Using the entries that follow, state how many lines contain the word "CQRS". The response is that number and nothing more.

─── Dataset records

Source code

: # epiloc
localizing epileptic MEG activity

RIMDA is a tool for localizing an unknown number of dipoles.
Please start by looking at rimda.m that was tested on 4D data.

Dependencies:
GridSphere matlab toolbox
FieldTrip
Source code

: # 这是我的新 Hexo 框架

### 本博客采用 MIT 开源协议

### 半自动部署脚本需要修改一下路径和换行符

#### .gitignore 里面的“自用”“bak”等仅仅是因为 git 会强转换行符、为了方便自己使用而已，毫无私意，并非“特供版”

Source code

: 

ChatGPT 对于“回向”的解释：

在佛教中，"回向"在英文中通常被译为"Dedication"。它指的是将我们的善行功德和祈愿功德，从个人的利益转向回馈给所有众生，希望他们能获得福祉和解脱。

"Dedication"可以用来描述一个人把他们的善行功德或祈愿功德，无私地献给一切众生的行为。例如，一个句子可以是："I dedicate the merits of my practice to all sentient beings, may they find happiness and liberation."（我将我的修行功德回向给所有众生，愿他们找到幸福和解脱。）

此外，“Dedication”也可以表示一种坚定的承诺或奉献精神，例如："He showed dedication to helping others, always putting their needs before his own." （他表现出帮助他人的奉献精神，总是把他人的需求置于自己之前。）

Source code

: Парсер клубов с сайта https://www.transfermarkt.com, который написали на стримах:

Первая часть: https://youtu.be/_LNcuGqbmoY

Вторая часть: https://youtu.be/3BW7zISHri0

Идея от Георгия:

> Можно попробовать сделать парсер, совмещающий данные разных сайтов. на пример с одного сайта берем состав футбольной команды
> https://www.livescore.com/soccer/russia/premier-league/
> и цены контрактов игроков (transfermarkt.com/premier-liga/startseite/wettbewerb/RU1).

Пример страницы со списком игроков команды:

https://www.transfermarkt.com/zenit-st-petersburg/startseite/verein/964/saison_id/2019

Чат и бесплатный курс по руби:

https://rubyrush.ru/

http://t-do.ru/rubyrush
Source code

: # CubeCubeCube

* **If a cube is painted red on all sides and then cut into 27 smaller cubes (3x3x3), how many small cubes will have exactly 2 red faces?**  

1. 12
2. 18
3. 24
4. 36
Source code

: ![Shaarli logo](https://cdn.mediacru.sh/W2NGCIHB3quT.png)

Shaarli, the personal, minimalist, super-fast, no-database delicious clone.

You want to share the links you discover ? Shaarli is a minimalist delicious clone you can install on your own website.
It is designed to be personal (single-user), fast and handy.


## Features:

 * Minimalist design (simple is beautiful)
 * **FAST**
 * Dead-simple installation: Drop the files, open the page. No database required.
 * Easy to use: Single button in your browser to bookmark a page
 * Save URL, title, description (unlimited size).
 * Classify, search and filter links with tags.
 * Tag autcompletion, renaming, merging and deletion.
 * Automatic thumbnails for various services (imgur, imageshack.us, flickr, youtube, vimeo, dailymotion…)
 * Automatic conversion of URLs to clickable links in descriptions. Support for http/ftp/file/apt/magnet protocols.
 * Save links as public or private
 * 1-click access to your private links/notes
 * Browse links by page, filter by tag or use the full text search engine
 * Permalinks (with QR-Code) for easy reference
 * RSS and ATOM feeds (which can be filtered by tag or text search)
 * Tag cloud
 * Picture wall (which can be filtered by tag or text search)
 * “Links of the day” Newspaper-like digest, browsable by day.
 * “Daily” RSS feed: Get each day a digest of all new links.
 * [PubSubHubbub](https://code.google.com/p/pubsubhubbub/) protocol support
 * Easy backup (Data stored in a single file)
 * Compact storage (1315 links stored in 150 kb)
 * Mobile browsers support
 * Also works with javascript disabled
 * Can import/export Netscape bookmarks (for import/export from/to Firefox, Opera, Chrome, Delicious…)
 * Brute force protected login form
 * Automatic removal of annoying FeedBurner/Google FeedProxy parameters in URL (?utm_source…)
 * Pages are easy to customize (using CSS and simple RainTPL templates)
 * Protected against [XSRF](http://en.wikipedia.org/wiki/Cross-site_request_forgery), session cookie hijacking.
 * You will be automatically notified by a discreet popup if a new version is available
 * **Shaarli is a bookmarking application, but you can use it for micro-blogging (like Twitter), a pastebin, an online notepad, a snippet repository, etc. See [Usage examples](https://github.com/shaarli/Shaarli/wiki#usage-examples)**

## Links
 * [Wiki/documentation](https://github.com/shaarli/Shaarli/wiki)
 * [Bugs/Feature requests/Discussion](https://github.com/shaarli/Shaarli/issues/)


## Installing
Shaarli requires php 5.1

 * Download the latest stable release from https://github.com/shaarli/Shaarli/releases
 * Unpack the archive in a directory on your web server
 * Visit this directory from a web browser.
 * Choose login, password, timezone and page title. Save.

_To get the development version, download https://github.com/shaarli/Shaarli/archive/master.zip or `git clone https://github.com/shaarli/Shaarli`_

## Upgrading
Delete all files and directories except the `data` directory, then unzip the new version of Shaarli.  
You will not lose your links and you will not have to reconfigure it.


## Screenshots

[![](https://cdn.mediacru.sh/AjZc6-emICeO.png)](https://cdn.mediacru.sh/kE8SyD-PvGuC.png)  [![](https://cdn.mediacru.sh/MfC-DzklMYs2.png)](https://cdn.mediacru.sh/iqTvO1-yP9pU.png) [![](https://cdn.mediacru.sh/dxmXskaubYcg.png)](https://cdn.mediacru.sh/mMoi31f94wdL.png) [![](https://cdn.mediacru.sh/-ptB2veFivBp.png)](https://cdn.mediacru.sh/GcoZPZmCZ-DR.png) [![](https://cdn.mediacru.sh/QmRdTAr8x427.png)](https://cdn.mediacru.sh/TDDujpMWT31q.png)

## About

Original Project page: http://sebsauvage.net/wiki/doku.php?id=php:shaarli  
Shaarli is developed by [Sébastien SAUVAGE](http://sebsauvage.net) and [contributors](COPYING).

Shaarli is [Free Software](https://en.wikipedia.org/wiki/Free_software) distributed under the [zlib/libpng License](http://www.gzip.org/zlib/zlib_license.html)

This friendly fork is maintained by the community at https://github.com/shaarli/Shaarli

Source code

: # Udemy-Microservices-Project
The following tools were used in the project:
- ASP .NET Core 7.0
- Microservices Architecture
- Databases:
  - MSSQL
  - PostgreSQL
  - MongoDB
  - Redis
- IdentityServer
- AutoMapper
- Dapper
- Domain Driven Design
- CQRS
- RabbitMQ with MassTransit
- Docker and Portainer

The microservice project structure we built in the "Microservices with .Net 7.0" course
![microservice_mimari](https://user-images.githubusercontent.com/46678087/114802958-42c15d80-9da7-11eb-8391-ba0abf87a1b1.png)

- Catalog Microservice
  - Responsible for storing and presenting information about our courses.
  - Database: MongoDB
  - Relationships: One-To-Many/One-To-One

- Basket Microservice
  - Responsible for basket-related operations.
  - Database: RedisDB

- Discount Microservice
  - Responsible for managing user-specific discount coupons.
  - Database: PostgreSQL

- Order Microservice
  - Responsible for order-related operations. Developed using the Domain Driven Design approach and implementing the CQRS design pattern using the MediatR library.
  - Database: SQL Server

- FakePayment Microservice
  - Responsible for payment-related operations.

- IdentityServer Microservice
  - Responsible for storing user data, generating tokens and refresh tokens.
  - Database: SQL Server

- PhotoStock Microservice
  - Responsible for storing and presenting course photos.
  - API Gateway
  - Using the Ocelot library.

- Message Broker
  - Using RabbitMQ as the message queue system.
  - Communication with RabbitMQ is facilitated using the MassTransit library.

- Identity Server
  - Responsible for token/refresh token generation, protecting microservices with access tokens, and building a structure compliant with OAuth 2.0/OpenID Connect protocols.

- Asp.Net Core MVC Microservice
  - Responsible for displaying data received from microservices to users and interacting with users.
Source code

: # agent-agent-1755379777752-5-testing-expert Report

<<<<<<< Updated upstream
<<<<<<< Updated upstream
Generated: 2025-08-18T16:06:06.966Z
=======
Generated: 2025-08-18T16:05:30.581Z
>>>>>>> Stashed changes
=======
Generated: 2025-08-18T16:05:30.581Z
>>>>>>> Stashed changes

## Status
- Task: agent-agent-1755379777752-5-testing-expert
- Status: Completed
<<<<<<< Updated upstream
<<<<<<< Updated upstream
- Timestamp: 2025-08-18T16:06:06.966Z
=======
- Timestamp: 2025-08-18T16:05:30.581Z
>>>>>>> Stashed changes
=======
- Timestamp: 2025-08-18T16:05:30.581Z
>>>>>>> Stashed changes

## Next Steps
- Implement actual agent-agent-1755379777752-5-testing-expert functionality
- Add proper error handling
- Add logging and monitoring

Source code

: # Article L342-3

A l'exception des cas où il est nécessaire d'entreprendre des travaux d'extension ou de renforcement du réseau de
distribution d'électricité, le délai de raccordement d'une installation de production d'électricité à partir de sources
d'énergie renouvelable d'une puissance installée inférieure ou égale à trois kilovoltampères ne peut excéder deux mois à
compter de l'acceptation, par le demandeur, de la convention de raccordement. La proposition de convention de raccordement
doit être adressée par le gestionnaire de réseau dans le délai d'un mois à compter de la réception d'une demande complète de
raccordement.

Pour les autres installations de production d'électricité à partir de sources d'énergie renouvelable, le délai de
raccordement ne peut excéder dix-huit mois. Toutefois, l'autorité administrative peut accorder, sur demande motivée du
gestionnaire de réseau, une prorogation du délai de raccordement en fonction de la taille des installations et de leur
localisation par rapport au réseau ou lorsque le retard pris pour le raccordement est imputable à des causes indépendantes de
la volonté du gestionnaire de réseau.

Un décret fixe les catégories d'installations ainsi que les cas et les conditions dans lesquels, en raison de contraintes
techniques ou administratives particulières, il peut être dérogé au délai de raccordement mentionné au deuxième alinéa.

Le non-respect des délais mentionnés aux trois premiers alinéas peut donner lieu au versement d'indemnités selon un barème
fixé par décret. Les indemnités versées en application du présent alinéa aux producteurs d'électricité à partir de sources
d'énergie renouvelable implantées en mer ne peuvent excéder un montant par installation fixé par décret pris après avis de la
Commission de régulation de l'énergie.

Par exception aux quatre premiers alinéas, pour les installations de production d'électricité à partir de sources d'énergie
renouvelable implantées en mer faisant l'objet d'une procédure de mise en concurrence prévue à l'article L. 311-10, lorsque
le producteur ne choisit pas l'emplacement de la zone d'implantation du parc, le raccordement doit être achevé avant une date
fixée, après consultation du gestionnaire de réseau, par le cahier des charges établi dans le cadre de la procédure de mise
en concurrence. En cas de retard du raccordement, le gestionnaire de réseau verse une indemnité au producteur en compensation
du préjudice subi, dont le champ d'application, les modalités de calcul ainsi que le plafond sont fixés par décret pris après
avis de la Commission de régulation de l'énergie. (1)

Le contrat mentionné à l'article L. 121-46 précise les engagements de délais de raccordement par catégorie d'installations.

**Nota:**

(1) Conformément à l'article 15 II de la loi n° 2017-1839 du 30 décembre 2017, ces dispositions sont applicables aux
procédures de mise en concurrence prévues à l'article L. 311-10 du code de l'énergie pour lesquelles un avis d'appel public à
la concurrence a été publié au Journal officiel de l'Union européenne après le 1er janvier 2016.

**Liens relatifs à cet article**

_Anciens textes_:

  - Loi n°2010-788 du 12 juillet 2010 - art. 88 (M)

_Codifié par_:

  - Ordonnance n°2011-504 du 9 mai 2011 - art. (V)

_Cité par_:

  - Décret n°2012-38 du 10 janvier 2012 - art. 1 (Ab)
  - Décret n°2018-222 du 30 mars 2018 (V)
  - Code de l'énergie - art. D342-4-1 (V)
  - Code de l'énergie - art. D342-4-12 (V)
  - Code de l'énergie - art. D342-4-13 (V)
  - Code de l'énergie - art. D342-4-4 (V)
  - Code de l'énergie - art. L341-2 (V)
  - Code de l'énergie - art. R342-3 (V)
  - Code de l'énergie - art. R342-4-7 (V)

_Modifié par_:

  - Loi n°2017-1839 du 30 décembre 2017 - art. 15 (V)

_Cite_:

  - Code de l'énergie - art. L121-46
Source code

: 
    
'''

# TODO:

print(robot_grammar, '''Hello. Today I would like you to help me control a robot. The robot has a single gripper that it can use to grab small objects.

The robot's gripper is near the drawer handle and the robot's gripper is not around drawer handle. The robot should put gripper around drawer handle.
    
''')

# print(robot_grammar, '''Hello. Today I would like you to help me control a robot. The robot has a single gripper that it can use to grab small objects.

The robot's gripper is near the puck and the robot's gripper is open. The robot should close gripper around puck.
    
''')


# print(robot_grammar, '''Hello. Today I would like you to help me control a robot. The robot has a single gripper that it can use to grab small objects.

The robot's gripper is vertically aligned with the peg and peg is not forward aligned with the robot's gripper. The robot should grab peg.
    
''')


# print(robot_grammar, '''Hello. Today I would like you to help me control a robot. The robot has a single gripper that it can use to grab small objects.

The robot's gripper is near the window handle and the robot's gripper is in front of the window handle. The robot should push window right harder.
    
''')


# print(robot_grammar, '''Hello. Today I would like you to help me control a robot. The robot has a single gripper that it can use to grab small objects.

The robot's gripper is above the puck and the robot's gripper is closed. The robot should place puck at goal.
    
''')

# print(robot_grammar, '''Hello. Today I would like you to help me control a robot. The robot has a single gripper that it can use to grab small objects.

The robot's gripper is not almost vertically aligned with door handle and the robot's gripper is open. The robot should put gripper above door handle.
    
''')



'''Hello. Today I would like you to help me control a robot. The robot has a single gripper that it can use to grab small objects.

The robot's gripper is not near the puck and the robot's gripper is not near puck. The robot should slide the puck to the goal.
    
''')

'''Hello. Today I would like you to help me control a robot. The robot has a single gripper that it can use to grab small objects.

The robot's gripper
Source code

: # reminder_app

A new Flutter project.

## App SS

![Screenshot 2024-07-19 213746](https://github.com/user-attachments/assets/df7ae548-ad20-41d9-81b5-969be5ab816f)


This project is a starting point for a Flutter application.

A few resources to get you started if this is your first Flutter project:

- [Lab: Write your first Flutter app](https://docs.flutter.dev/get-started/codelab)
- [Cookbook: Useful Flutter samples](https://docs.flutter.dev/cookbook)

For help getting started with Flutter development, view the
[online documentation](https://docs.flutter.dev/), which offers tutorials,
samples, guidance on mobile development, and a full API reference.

──────

• [Result for this exercise] 2